Branding & frontend




Background
I was doing work at a stealth product at the time that used the common strategy of:
- Embed documents using OpenAI's
ada-02
; - Store them in a vector database;
- Retrieve the top5 documents from a vector database;
- Use the retrieved documents as part of a prompt to a LLM.
The product was not perfoming as we expected and upon analyzing, we came to the conclusion that the problem was the retrieved results from the vector database. After trying a bunch of techniques (e.g. HyDE), I was pretty sure I could myself create a better vector database.

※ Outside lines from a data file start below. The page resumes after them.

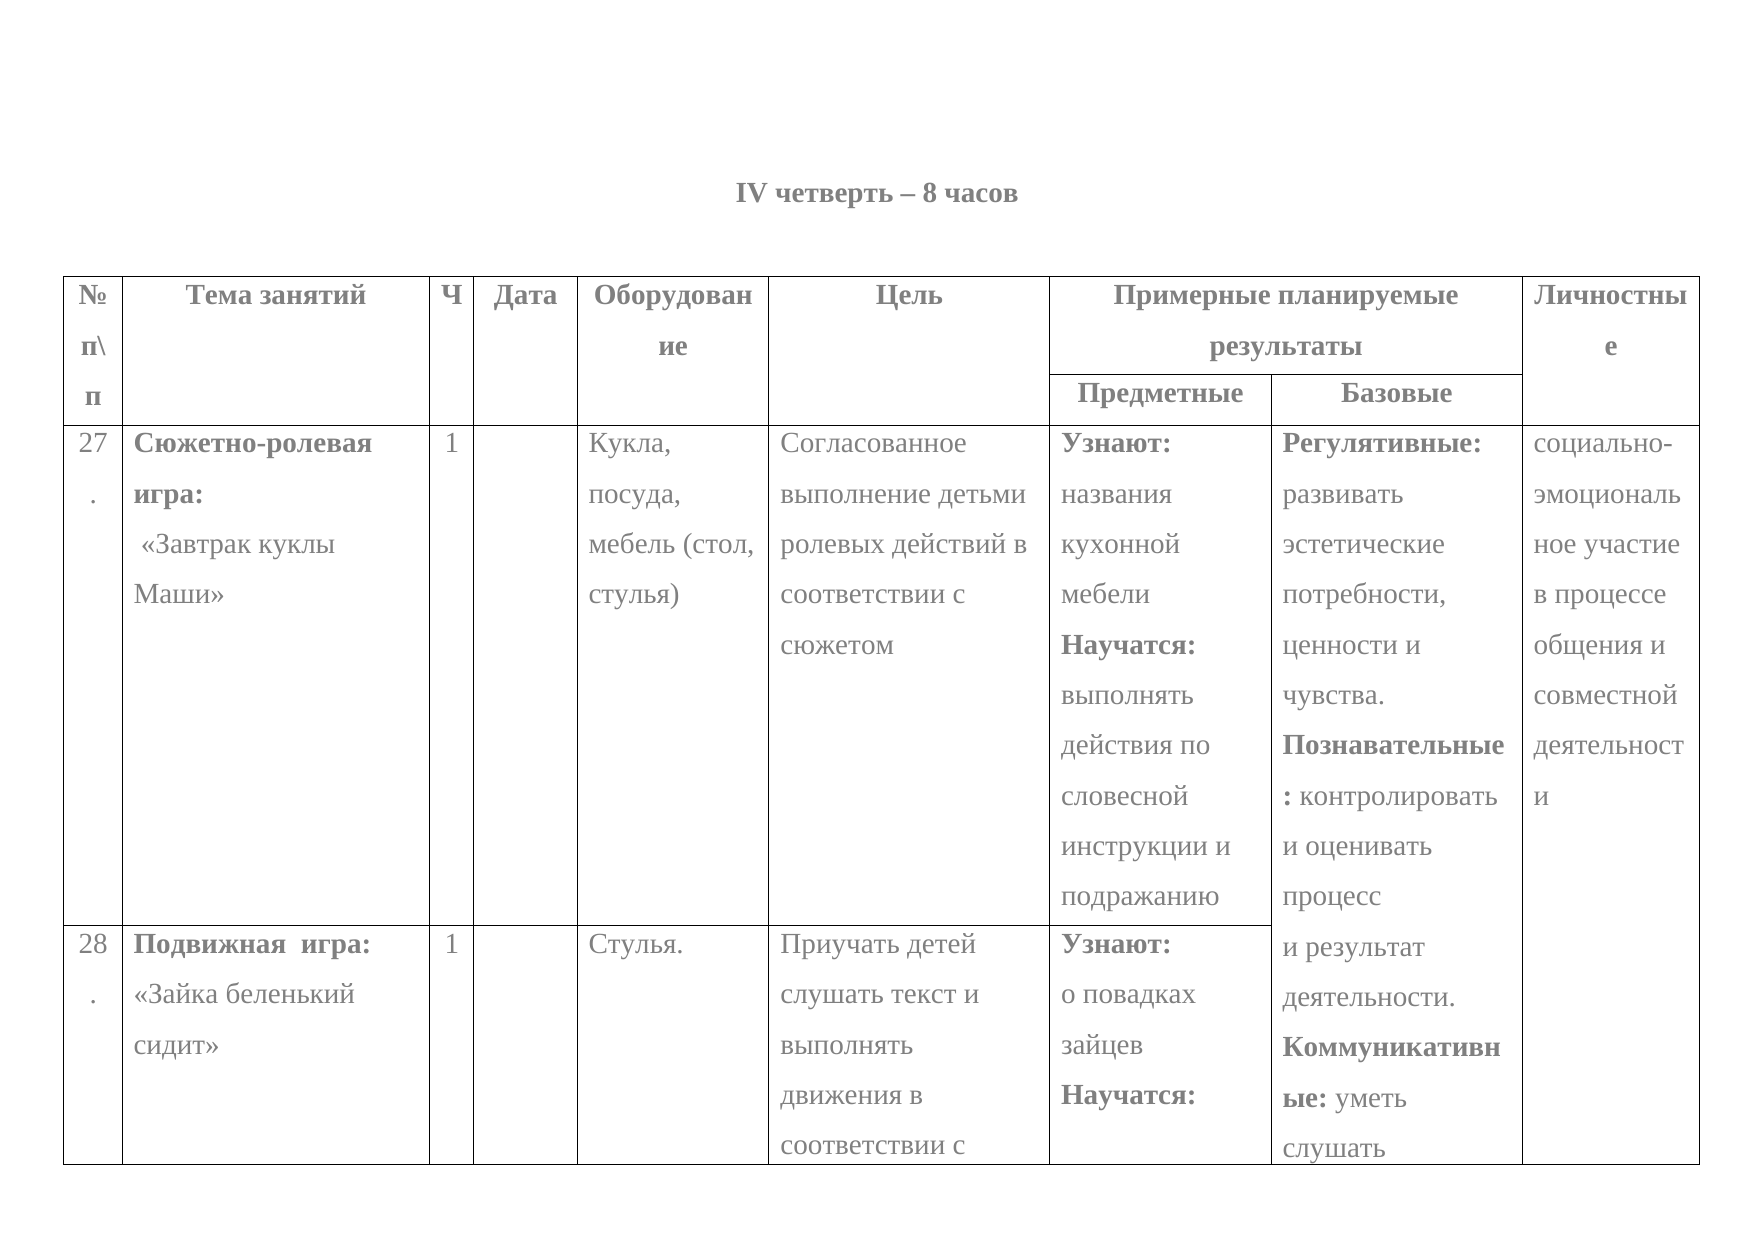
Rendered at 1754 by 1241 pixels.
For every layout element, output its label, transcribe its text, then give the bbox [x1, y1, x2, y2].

table_cell 1 [430, 426, 473, 925]
table_header Цель [769, 277, 1049, 424]
table_cell 27. [64, 426, 122, 925]
table_header Ч [430, 277, 473, 424]
table_cell 1 [430, 926, 473, 1163]
table_header Тема занятий [123, 277, 429, 424]
table_cell Согласованное выполнение детьми ролевых действий в соответствии с сюжетом [769, 426, 1049, 925]
table_header Личностные [1523, 277, 1699, 424]
table_header Примерные планируемые результаты [1050, 277, 1522, 374]
table_cell Базовые [1272, 375, 1522, 424]
table_cell [474, 926, 577, 1163]
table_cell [1050, 926, 1271, 1163]
table_cell 28. [64, 926, 122, 1163]
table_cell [123, 926, 429, 1163]
table_cell Сюжетно-ролевая игра: «Завтрак куклы Маши» [123, 426, 429, 925]
table_cell Регулятивные: развивать эстетические потребности, ценности и чувства. Познавательные: контролировать и оценивать процесс и результат деятельности. Коммуникативные: уметь слушать собеседника, учителя [1272, 426, 1522, 1163]
table_cell Кукла, посуда, мебель (стол, стулья) [578, 426, 768, 925]
table_header Оборудование [578, 277, 768, 424]
table_header № п\п [64, 277, 122, 424]
table_cell Узнают: названия кухонной мебели Научатся: выполнять действия по словесной инструкции и подражанию [1050, 426, 1271, 925]
text IV четверть – 8 часов [75, 176, 1679, 209]
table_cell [769, 926, 1049, 1163]
table_cell Предметные [1050, 375, 1271, 424]
table_cell социально-эмоциональное участие в процессе общения и совместной деятельности [1523, 426, 1699, 1163]
table_cell Стулья. [578, 926, 768, 1163]
table_header Дата [474, 277, 577, 424]
table_cell [474, 426, 577, 925]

I'd say I had success since Memora had a 71% search accuracy increase in a reduced MS-MARCO benchmark while maintaining a p99 latency of 400ms.
Tech report
Here's how Memora works internally when you upload a document to it:
- Create an embedding of it using a custom finetuned version of e5-large named
Ultraviolet—1
;- (Chunk them if needed).
—
- Store the embedding in Weaviate.
And the retrieval:
- Retrieve the top 5k documents using k-nearest neighbor search;
- Rerank the 5k documents using ms-marco-MiniLM-L-12-v2;
- Rerank the top 50 using a custom finetuned version of RankT5 named
Retrieval Engine
and return the top 50.
Both finetuned models (e5-large's Ultraviolet—1
& RankT5's Retrieval Engine
) were finetuned on synthetic data created using gpt-3.5-turbo.
On inference
All of Memora's infra was in AWS. In terms of the ML model I used AWS's inferentia 2 chip which is cheaper than GPUs and it runs good enough — at least for our usecase.
Outcome
Due to a couple of reasons I won't go into here, I stopped having the confidence Memora as a startup would work out. As a consequence of it, I left the project a bit after launch. AFAIK, my ex-cofounder still runs it.
Still, as is the case with everything I do, the main reason I decided to work on Memora was for curiosity and in hopes of learning more in the unstructured retrieval space, and through that lens, my time spent on Memora was a major success.